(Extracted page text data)
☆ ☆ ☆ ☆
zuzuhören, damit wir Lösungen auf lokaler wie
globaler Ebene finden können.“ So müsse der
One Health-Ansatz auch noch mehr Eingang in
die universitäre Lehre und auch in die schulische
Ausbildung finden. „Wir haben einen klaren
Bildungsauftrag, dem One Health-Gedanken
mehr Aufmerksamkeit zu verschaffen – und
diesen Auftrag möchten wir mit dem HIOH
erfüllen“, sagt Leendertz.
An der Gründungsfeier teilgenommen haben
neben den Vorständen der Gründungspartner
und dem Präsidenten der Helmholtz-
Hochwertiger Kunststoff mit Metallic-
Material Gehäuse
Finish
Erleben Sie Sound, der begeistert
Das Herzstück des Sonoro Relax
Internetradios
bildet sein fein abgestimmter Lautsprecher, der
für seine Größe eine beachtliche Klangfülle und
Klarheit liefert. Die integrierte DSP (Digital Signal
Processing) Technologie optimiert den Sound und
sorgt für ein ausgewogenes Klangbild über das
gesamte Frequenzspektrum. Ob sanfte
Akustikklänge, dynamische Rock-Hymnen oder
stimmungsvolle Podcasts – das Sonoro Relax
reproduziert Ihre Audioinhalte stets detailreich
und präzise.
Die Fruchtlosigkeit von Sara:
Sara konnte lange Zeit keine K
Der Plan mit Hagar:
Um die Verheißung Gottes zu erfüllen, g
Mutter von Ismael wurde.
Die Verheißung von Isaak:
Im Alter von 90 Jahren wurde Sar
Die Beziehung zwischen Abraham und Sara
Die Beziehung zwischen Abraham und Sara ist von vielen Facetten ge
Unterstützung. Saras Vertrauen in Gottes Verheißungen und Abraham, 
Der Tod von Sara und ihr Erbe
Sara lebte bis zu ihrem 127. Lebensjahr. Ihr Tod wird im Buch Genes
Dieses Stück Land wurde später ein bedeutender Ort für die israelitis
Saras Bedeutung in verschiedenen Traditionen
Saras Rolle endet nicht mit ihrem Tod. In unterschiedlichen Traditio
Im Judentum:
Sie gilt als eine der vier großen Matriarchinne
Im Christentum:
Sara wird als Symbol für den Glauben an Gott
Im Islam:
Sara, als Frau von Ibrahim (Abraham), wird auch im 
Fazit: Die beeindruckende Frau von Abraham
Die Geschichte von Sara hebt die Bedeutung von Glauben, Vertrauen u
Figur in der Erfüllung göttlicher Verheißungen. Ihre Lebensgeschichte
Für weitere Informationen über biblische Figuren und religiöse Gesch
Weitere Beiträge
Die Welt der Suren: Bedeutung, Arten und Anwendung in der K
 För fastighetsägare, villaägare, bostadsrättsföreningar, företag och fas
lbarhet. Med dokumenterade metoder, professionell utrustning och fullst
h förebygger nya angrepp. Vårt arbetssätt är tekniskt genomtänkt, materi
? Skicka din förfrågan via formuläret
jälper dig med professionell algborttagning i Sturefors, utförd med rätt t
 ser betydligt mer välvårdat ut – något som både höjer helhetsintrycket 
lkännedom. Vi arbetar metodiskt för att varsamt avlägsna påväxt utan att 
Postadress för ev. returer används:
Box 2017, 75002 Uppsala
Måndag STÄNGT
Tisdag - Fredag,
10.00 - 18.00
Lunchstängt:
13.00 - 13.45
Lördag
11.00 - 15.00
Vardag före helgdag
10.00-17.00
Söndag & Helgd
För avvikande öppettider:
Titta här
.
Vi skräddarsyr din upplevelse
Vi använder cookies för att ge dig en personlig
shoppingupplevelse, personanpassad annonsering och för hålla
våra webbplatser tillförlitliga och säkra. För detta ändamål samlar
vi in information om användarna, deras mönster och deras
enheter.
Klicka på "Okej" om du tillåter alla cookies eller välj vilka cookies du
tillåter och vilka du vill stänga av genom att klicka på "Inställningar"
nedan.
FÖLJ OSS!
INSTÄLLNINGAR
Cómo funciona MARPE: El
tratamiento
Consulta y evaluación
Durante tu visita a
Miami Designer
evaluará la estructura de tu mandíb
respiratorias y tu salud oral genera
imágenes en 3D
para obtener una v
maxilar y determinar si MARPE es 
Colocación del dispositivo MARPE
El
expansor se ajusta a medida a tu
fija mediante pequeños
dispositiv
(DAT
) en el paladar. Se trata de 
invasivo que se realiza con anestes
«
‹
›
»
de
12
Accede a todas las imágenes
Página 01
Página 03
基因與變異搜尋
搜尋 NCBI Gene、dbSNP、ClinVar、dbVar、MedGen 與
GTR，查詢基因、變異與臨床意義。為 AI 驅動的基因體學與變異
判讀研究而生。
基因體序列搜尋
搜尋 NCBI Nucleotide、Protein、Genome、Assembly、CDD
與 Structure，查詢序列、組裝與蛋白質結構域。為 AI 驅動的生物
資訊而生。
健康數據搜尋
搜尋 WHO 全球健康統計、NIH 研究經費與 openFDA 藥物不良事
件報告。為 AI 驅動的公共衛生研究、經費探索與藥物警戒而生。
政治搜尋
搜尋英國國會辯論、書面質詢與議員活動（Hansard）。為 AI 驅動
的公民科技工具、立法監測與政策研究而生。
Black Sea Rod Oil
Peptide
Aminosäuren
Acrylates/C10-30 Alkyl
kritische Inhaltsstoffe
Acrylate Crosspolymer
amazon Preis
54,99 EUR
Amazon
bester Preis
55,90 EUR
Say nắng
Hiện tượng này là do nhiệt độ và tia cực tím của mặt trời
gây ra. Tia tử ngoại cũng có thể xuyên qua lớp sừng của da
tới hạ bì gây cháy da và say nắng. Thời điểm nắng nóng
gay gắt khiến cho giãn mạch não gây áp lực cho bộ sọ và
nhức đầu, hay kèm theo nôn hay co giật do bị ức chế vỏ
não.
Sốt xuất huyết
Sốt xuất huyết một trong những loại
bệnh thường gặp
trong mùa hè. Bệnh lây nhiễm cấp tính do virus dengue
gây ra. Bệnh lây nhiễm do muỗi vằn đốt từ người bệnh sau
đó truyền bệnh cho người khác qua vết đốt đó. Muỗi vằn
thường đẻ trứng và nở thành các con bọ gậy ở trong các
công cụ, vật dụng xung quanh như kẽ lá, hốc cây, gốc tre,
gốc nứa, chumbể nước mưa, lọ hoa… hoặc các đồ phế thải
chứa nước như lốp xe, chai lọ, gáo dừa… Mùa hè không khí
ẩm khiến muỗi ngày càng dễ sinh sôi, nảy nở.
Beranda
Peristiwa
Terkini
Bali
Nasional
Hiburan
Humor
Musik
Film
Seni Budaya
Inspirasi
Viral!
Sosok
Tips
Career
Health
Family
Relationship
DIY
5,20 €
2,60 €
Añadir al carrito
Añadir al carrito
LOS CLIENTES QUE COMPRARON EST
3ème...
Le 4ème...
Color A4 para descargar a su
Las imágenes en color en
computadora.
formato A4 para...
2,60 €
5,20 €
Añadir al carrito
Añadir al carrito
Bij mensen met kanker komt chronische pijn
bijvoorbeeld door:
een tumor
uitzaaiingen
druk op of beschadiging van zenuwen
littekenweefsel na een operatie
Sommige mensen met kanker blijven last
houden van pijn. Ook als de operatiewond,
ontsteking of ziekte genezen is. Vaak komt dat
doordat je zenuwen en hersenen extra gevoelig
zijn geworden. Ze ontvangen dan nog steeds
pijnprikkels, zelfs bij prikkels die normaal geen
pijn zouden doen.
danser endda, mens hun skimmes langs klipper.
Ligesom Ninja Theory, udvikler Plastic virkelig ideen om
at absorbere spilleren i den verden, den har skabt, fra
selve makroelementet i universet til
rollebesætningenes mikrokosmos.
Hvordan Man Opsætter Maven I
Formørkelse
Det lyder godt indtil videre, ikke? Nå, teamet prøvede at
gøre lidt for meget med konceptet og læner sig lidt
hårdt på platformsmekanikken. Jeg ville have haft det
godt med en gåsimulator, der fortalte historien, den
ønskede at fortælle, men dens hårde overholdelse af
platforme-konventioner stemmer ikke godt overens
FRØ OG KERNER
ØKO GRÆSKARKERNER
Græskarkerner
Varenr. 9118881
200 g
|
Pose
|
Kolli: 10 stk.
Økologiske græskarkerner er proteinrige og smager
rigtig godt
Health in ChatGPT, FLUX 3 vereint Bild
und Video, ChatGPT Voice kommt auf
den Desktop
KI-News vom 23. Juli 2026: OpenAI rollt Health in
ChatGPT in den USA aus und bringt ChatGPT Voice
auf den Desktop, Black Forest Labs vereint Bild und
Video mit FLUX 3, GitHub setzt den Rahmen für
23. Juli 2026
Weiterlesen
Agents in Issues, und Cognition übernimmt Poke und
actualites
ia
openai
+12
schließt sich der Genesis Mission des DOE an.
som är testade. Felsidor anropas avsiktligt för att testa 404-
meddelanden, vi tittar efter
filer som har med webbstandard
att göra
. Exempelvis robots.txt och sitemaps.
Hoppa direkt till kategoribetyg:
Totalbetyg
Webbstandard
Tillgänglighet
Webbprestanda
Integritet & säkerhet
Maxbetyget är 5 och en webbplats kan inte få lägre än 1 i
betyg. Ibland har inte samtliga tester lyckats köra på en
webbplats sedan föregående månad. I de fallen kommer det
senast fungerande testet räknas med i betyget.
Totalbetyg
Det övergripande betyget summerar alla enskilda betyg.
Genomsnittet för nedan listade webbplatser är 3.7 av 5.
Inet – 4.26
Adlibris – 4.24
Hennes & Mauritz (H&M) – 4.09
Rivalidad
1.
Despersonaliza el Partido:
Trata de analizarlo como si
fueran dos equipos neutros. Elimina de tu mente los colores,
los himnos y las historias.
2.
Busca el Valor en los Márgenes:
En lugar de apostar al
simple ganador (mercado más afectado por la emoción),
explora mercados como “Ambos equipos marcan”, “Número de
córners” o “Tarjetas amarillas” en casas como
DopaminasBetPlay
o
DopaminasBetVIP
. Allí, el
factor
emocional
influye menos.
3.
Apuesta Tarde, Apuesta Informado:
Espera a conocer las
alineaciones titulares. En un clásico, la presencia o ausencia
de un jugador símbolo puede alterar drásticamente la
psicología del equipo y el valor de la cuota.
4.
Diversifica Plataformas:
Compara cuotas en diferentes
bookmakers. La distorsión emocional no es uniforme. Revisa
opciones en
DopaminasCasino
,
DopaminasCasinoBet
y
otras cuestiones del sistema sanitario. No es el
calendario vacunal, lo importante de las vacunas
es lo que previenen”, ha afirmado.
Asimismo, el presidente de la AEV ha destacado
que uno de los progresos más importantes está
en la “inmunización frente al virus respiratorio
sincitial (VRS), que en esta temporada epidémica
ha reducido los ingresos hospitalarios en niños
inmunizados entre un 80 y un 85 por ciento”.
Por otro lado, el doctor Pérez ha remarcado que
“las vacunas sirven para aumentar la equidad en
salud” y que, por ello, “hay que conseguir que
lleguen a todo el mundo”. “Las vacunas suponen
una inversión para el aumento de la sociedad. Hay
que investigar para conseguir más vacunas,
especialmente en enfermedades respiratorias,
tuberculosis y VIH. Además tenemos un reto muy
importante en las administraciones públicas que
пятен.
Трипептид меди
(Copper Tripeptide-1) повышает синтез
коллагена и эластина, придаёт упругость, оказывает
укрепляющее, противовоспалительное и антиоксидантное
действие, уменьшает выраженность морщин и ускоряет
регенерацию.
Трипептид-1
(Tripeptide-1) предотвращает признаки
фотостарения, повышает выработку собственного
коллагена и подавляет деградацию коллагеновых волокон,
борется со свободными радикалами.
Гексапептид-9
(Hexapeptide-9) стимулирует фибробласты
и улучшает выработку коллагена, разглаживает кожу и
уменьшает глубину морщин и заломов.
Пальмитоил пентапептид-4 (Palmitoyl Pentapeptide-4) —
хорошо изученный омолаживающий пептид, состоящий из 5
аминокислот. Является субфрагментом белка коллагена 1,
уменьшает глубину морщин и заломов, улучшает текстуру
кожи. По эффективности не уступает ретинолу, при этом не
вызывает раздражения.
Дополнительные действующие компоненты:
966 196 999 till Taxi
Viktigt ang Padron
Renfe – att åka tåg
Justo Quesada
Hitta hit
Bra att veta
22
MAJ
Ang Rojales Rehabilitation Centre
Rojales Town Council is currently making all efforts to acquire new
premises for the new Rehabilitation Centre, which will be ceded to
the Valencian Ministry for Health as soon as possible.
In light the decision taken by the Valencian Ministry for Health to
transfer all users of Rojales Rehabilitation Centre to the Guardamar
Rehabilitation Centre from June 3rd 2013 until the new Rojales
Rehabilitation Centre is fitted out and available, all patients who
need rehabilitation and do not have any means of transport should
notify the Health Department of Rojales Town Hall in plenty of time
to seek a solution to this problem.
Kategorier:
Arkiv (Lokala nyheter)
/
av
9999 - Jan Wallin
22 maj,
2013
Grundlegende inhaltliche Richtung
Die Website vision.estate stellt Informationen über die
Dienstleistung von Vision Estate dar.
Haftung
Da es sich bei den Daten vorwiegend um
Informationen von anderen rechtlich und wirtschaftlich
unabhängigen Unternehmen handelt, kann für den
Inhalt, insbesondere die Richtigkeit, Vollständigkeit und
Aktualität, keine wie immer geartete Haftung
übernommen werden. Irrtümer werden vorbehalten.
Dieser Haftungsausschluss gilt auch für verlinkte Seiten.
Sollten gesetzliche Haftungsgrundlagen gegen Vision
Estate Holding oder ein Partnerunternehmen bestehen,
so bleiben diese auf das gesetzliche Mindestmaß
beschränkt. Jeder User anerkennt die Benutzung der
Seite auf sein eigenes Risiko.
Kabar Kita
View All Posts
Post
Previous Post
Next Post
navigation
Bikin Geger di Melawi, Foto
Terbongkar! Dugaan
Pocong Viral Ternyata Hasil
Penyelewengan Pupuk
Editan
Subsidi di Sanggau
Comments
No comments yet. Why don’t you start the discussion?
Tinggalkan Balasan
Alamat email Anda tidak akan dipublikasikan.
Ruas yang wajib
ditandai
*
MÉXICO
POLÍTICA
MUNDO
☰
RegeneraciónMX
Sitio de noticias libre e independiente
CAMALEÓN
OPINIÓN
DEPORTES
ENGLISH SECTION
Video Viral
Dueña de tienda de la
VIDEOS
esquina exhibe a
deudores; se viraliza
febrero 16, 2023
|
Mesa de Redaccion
☆ ☆ ☆ ☆
THE PROBLEM:
Give back exactly the lines from the first line of the records through the line holding "neben den Vorständen der Gründungspartner", including both of those lines and leaving out all others.

ANSWER FOR THE TASK:
zuzuhören, damit wir Lösungen auf lokaler wie
globaler Ebene finden können.“ So müsse der
One Health-Ansatz auch noch mehr Eingang in
die universitäre Lehre und auch in die schulische
Ausbildung finden. „Wir haben einen klaren
Bildungsauftrag, dem One Health-Gedanken
mehr Aufmerksamkeit zu verschaffen – und
diesen Auftrag möchten wir mit dem HIOH
erfüllen“, sagt Leendertz.
An der Gründungsfeier teilgenommen haben
neben den Vorständen der Gründungspartner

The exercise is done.